• **WHAT IS EXPECTED**
Repeat the data starting at the line that contains "Reading left to" and ending with the last line of the data, with both ends included.

• **Short-answer chart tasks**
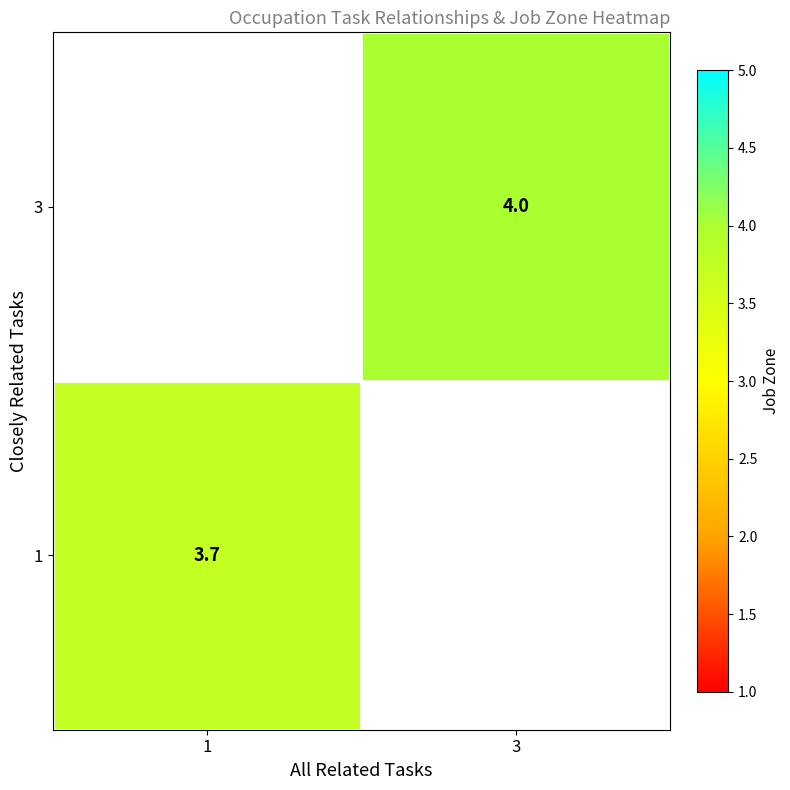

At how many categories does at least one series exceed 3?

2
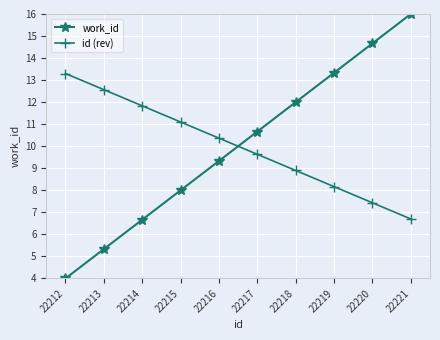

How many lines are shown in the chart?

2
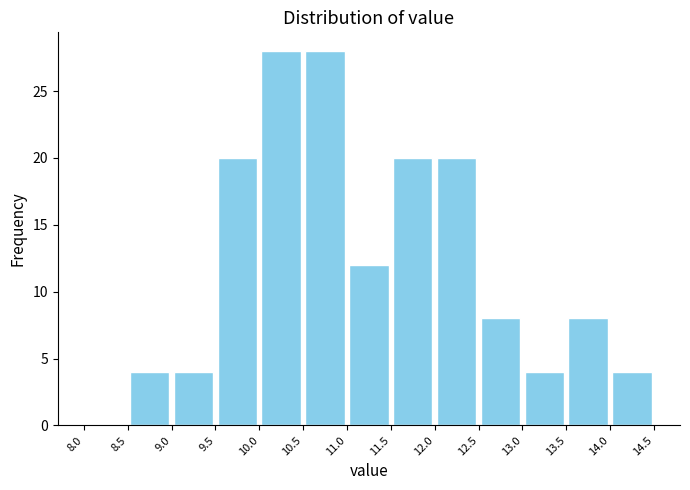

Reading left to right, list every bar in this chart as the range it spans on the x-axis followed by its height. The values are not printed on the chart, so give them approximately, as read against the axis.

8.0 to 8.5: 0
8.5 to 9.0: 4
9.0 to 9.5: 4
9.5 to 10.0: 20
10.0 to 10.5: 28
10.5 to 11.0: 28
11.0 to 11.5: 12
11.5 to 12.0: 20
12.0 to 12.5: 20
12.5 to 13.0: 8
13.0 to 13.5: 4
13.5 to 14.0: 8
14.0 to 14.5: 4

• **RESPONSE TO THIS EXERCISE**
Reading left to right, list every bar in this chart as the range it spans on the x-axis followed by its height. The values are not printed on the chart, so give them approximately, as read against the axis.

8.0 to 8.5: 0
8.5 to 9.0: 4
9.0 to 9.5: 4
9.5 to 10.0: 20
10.0 to 10.5: 28
10.5 to 11.0: 28
11.0 to 11.5: 12
11.5 to 12.0: 20
12.0 to 12.5: 20
12.5 to 13.0: 8
13.0 to 13.5: 4
13.5 to 14.0: 8
14.0 to 14.5: 4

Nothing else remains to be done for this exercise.